Stored items:
════

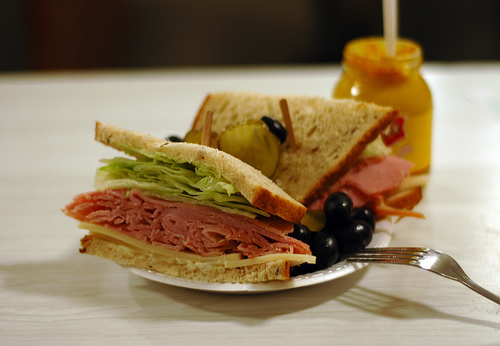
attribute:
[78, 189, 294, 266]
meat — mound, sliced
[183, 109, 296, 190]
pickles — dill, slices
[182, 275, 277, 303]
plate — white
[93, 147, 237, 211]
lettuce — Stack, green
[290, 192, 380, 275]
olives — small, pile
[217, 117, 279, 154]
pickle — sliced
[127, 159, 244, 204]
lettuce — green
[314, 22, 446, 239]
jar — open, mustard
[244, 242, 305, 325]
cheese — Slices, white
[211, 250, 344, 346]
plate — styrofoam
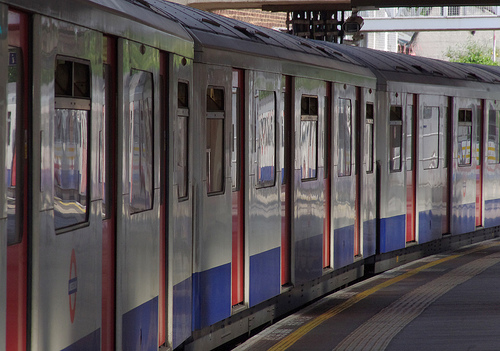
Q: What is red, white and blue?
A: A train.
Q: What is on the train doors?
A: Stripes.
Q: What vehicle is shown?
A: Train.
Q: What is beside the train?
A: A walkway.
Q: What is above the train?
A: Supports.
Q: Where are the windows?
A: On the train.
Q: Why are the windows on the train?
A: To see out of.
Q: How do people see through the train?
A: Windows.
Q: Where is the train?
A: On the tracks.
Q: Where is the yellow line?
A: Beside the train.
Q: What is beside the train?
A: A yellow line.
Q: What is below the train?
A: Tracks.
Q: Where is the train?
A: Station.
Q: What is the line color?
A: Yellow.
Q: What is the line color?
A: Yellow.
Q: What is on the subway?
A: Door.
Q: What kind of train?
A: Passenger.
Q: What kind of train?
A: Passenger.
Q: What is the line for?
A: Boundary.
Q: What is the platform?
A: Curved.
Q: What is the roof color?
A: Black.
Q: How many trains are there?
A: One.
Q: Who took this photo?
A: A professional photographer.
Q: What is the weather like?
A: Sunny.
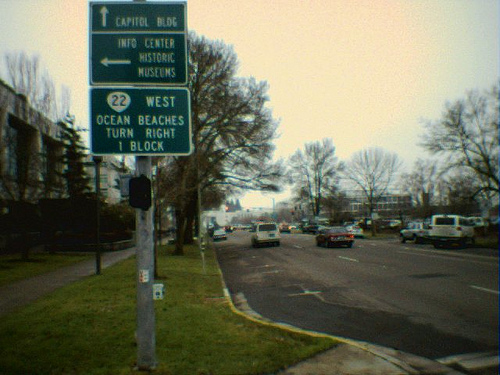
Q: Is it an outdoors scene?
A: Yes, it is outdoors.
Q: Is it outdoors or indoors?
A: It is outdoors.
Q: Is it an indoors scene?
A: No, it is outdoors.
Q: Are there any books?
A: No, there are no books.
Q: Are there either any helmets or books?
A: No, there are no books or helmets.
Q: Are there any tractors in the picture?
A: No, there are no tractors.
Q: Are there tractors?
A: No, there are no tractors.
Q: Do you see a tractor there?
A: No, there are no tractors.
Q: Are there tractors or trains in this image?
A: No, there are no tractors or trains.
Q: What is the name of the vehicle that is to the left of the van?
A: The vehicle is a car.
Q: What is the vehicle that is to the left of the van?
A: The vehicle is a car.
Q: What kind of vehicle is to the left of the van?
A: The vehicle is a car.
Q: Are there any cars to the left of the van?
A: Yes, there is a car to the left of the van.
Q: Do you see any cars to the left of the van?
A: Yes, there is a car to the left of the van.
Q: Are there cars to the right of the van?
A: No, the car is to the left of the van.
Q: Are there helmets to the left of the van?
A: No, there is a car to the left of the van.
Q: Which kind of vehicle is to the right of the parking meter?
A: The vehicle is a car.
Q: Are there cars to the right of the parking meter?
A: Yes, there is a car to the right of the parking meter.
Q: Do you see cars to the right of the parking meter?
A: Yes, there is a car to the right of the parking meter.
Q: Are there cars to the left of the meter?
A: No, the car is to the right of the meter.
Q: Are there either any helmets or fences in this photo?
A: No, there are no fences or helmets.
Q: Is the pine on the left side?
A: Yes, the pine is on the left of the image.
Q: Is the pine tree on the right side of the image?
A: No, the pine tree is on the left of the image.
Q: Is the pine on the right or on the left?
A: The pine is on the left of the image.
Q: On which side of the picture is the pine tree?
A: The pine tree is on the left of the image.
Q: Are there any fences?
A: No, there are no fences.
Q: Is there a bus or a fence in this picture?
A: No, there are no fences or buses.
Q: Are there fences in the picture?
A: No, there are no fences.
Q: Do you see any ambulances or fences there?
A: No, there are no fences or ambulances.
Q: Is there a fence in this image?
A: No, there are no fences.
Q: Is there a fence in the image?
A: No, there are no fences.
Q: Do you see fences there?
A: No, there are no fences.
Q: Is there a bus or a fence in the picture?
A: No, there are no fences or buses.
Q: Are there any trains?
A: No, there are no trains.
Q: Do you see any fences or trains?
A: No, there are no trains or fences.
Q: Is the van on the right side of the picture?
A: Yes, the van is on the right of the image.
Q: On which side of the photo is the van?
A: The van is on the right of the image.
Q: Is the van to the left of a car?
A: No, the van is to the right of a car.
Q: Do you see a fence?
A: No, there are no fences.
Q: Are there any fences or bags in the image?
A: No, there are no fences or bags.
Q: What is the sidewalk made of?
A: The sidewalk is made of concrete.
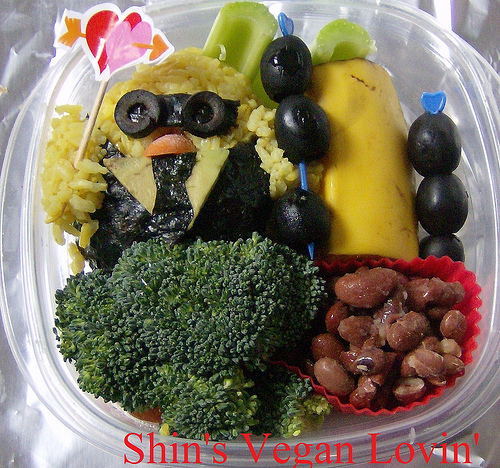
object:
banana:
[304, 59, 419, 263]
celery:
[201, 0, 280, 85]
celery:
[311, 17, 379, 66]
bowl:
[0, 0, 500, 468]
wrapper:
[271, 254, 483, 419]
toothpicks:
[420, 91, 446, 114]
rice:
[38, 45, 324, 276]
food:
[37, 0, 471, 445]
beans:
[307, 265, 469, 409]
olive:
[405, 107, 462, 178]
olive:
[413, 169, 470, 235]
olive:
[420, 232, 466, 265]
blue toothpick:
[277, 12, 315, 261]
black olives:
[258, 33, 331, 246]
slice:
[142, 134, 201, 157]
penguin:
[37, 43, 332, 268]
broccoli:
[43, 231, 329, 441]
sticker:
[51, 0, 175, 83]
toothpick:
[72, 79, 111, 172]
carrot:
[143, 133, 197, 157]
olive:
[115, 87, 162, 138]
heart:
[421, 90, 447, 116]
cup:
[270, 252, 485, 420]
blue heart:
[420, 90, 446, 115]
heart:
[81, 3, 144, 83]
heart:
[106, 20, 154, 77]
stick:
[71, 79, 108, 169]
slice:
[113, 87, 161, 138]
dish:
[0, 0, 499, 468]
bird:
[37, 46, 325, 272]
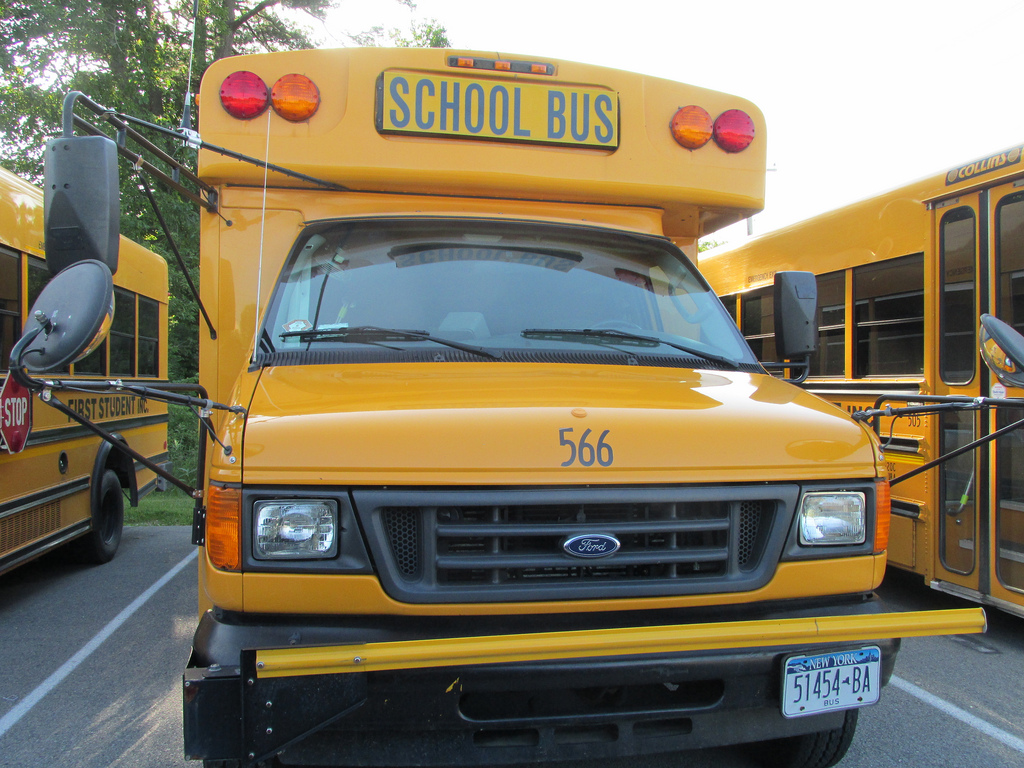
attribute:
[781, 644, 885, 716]
license plate — white and blue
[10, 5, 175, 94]
green leaves — on the tree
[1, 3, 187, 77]
green leaves — on the tree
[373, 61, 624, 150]
sign — school bus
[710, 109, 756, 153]
light — red, circular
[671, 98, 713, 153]
light — circular, orange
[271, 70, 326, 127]
light — large, circular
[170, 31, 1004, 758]
bus — yellow, parked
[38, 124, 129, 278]
mirror — large, rectangular, black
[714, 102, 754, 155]
light — orange, circular, red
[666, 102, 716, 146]
light — circular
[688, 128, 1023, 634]
bus — yellow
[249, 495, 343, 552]
headlight — clear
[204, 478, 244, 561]
light — orange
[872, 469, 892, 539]
light — orange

════

• **Stated exercise**: Retype all of the data above word for word, leaving out the pictures.

• **Reply**:
attribute:
[78, 189, 294, 266]
meat — mound, sliced
[183, 109, 296, 190]
pickles — dill, slices
[182, 275, 277, 303]
plate — white
[93, 147, 237, 211]
lettuce — Stack, green
[290, 192, 380, 275]
olives — small, pile
[217, 117, 279, 154]
pickle — sliced
[127, 159, 244, 204]
lettuce — green
[314, 22, 446, 239]
jar — open, mustard
[244, 242, 305, 325]
cheese — Slices, white
[211, 250, 344, 346]
plate — styrofoam
Q: What is red, white and blue?
A: A train.
Q: What is on the train doors?
A: Stripes.
Q: What vehicle is shown?
A: Train.
Q: What is beside the train?
A: A walkway.
Q: What is above the train?
A: Supports.
Q: Where are the windows?
A: On the train.
Q: Why are the windows on the train?
A: To see out of.
Q: How do people see through the train?
A: Windows.
Q: Where is the train?
A: On the tracks.
Q: Where is the yellow line?
A: Beside the train.
Q: What is beside the train?
A: A yellow line.
Q: What is below the train?
A: Tracks.
Q: Where is the train?
A: Station.
Q: What is the line color?
A: Yellow.
Q: What is the line color?
A: Yellow.
Q: What is on the subway?
A: Door.
Q: What kind of train?
A: Passenger.
Q: What kind of train?
A: Passenger.
Q: What is the line for?
A: Boundary.
Q: What is the platform?
A: Curved.
Q: What is the roof color?
A: Black.
Q: How many trains are there?
A: One.
Q: Who took this photo?
A: A professional photographer.
Q: What is the weather like?
A: Sunny.
Q: Is it an outdoors scene?
A: Yes, it is outdoors.
Q: Is it outdoors or indoors?
A: It is outdoors.
Q: Is it an indoors scene?
A: No, it is outdoors.
Q: Are there any books?
A: No, there are no books.
Q: Are there either any helmets or books?
A: No, there are no books or helmets.
Q: Are there any tractors in the picture?
A: No, there are no tractors.
Q: Are there tractors?
A: No, there are no tractors.
Q: Do you see a tractor there?
A: No, there are no tractors.
Q: Are there tractors or trains in this image?
A: No, there are no tractors or trains.
Q: What is the name of the vehicle that is to the left of the van?
A: The vehicle is a car.
Q: What is the vehicle that is to the left of the van?
A: The vehicle is a car.
Q: What kind of vehicle is to the left of the van?
A: The vehicle is a car.
Q: Are there any cars to the left of the van?
A: Yes, there is a car to the left of the van.
Q: Do you see any cars to the left of the van?
A: Yes, there is a car to the left of the van.
Q: Are there cars to the right of the van?
A: No, the car is to the left of the van.
Q: Are there helmets to the left of the van?
A: No, there is a car to the left of the van.
Q: Which kind of vehicle is to the right of the parking meter?
A: The vehicle is a car.
Q: Are there cars to the right of the parking meter?
A: Yes, there is a car to the right of the parking meter.
Q: Do you see cars to the right of the parking meter?
A: Yes, there is a car to the right of the parking meter.
Q: Are there cars to the left of the meter?
A: No, the car is to the right of the meter.
Q: Are there either any helmets or fences in this photo?
A: No, there are no fences or helmets.
Q: Is the pine on the left side?
A: Yes, the pine is on the left of the image.
Q: Is the pine tree on the right side of the image?
A: No, the pine tree is on the left of the image.
Q: Is the pine on the right or on the left?
A: The pine is on the left of the image.
Q: On which side of the picture is the pine tree?
A: The pine tree is on the left of the image.
Q: Are there any fences?
A: No, there are no fences.
Q: Is there a bus or a fence in this picture?
A: No, there are no fences or buses.
Q: Are there fences in the picture?
A: No, there are no fences.
Q: Do you see any ambulances or fences there?
A: No, there are no fences or ambulances.
Q: Is there a fence in this image?
A: No, there are no fences.
Q: Is there a fence in the image?
A: No, there are no fences.
Q: Do you see fences there?
A: No, there are no fences.
Q: Is there a bus or a fence in the picture?
A: No, there are no fences or buses.
Q: Are there any trains?
A: No, there are no trains.
Q: Do you see any fences or trains?
A: No, there are no trains or fences.
Q: Is the van on the right side of the picture?
A: Yes, the van is on the right of the image.
Q: On which side of the photo is the van?
A: The van is on the right of the image.
Q: Is the van to the left of a car?
A: No, the van is to the right of a car.
Q: Do you see a fence?
A: No, there are no fences.
Q: Are there any fences or bags in the image?
A: No, there are no fences or bags.
Q: What is the sidewalk made of?
A: The sidewalk is made of concrete.
object:
banana:
[304, 59, 419, 263]
celery:
[201, 0, 280, 85]
celery:
[311, 17, 379, 66]
bowl:
[0, 0, 500, 468]
wrapper:
[271, 254, 483, 419]
toothpicks:
[420, 91, 446, 114]
rice:
[38, 45, 324, 276]
food:
[37, 0, 471, 445]
beans:
[307, 265, 469, 409]
olive:
[405, 107, 462, 178]
olive:
[413, 169, 470, 235]
olive:
[420, 232, 466, 265]
blue toothpick:
[277, 12, 315, 261]
black olives:
[258, 33, 331, 246]
slice:
[142, 134, 201, 157]
penguin:
[37, 43, 332, 268]
broccoli:
[43, 231, 329, 441]
sticker:
[51, 0, 175, 83]
toothpick:
[72, 79, 111, 172]
carrot:
[143, 133, 197, 157]
olive:
[115, 87, 162, 138]
heart:
[421, 90, 447, 116]
cup:
[270, 252, 485, 420]
blue heart:
[420, 90, 446, 115]
heart:
[81, 3, 144, 83]
heart:
[106, 20, 154, 77]
stick:
[71, 79, 108, 169]
slice:
[113, 87, 161, 138]
dish:
[0, 0, 499, 468]
bird:
[37, 46, 325, 272]
attribute:
[781, 644, 885, 716]
license plate — white and blue
[10, 5, 175, 94]
green leaves — on the tree
[1, 3, 187, 77]
green leaves — on the tree
[373, 61, 624, 150]
sign — school bus
[710, 109, 756, 153]
light — red, circular
[671, 98, 713, 153]
light — circular, orange
[271, 70, 326, 127]
light — large, circular
[170, 31, 1004, 758]
bus — yellow, parked
[38, 124, 129, 278]
mirror — large, rectangular, black
[714, 102, 754, 155]
light — orange, circular, red
[666, 102, 716, 146]
light — circular
[688, 128, 1023, 634]
bus — yellow
[249, 495, 343, 552]
headlight — clear
[204, 478, 244, 561]
light — orange
[872, 469, 892, 539]
light — orange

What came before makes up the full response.